The State Department has expressed deep disappointment over the assumption of extraordinary powers by the President of Fiji, Ratu Josefa Iloilo, and it is calling for a return to democratic guarantees provided under the country's 1997 constitution, until genuinely-free elections can be held.

The politically-troubled Pacific island country has been the scene of repeated military coups in the last two decades.

The comments followed an announcement Friday by President Iloilo that he has annulled the constitution, sacked the country's judges and assumed all governing power.

The move came a day after an appeals court ruled that the country's current military leadership, which came to power in a coup in 2006, had been illegally appointed.

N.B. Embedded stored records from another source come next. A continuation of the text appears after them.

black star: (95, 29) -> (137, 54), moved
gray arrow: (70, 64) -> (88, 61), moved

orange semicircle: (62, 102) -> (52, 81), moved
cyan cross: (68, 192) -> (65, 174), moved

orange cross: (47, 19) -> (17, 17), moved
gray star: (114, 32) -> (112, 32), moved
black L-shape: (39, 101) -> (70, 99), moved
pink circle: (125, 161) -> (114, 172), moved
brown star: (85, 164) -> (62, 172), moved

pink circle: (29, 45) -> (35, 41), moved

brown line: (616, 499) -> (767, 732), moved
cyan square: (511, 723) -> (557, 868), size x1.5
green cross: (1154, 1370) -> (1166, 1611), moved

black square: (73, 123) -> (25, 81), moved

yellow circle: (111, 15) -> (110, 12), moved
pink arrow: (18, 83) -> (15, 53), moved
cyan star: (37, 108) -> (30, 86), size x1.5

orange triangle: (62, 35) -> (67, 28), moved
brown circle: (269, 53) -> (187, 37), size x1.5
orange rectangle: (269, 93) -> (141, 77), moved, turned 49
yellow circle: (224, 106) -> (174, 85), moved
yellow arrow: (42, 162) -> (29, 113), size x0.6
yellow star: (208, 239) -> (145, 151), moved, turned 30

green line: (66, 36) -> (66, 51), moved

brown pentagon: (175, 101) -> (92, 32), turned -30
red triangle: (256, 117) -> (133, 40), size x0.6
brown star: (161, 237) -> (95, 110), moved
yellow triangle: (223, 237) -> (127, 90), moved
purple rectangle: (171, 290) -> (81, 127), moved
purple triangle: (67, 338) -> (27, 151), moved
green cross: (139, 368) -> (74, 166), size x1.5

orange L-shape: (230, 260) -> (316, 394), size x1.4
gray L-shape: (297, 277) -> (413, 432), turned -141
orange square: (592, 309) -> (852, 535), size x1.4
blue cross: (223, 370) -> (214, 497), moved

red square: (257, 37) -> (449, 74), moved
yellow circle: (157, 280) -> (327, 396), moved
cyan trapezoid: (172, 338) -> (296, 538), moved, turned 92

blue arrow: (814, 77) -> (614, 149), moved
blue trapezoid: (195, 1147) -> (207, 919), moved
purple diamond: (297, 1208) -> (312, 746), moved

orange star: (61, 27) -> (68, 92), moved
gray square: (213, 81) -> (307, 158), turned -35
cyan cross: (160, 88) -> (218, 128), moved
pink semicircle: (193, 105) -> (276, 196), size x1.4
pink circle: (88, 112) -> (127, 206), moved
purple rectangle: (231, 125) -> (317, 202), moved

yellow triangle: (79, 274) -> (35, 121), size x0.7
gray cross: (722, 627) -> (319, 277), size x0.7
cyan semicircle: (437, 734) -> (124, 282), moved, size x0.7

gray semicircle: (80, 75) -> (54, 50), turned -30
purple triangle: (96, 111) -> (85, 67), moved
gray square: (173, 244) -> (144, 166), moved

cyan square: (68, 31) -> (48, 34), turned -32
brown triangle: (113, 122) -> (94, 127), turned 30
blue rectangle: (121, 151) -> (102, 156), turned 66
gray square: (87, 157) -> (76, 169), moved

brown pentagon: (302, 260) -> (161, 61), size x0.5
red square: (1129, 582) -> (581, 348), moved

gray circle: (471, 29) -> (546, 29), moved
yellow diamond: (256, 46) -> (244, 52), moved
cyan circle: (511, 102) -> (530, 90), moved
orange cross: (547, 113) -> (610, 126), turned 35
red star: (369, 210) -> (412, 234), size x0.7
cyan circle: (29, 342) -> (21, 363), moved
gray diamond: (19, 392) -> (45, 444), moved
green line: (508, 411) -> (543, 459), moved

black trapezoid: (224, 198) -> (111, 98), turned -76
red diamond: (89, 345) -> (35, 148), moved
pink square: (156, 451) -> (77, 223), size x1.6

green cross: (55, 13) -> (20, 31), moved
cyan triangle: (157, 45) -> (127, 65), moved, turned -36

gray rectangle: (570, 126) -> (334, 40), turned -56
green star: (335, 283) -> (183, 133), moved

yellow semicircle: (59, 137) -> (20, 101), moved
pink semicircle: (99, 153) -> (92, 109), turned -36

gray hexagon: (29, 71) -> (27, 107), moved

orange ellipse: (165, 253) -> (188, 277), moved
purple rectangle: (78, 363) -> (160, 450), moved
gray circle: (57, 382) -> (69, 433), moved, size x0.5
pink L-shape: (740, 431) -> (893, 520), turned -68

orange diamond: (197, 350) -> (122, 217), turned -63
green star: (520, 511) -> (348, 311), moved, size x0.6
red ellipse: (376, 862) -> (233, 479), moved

The President, whose powers under the 1997 constitution had been largely ceremonial, claimed the broader mandate after meeting with coup leader and interim prime minister Commodore Frank Bainimarama, who had been nominally ousted from power by Thursday's court ruling.

The maneuver is widely seen as preserving power for the military.

In a talk with reporters, a State Department spokesman Richard Aker said the United States wants to see Fiji return to democratic rule.

"We're very concerned about and deeply disappointed by the collapse of Fiji's political dialogue process, and we're concerned about the abrogation of Fiji's democratic constitution," he said. We're concerned about not only what this holds for the future of an independent judiciary in Fiji, and also even for the future of democracy in that country. And we call on the interim authorities in Fiji to respect the protection offered to the people of Fiji by the 1997 constitution, so that the country can once again hold free and fair elections," he added.

Spokesman Aker reiterated the U.S. call for Fiji to return to the democracy timetable and benchmarks set down by the Pacific Islands Forum, a regional grouping of eleven Pacific island states along with New Zealand and Australia, which urged new elections in Fiji by the end of this year.

President Iloilo, in his declaration of broad powers, said the country would hold elections in 2014, much later than provided for either in the now-discarded constitution or the blueprint of the Pacific countries.

Secretary of State Hillary Clinton discussed the situation in Fiji earlier this week with visiting New Zealand Foreign Minister Murray McCully.

She said the United States joins New Zealand in encouraging Fijian authorities to abide by the Pacific forum plan, and said the two countries share a common determination that democracy in Fiji "must not be extinguished."

In his statement Friday, State Department spokesman Aker urged a return to elected rule in Fiji based on a genuine dialogue by all political parties that is "inclusive, time-bound, and with no pre-determined outcome."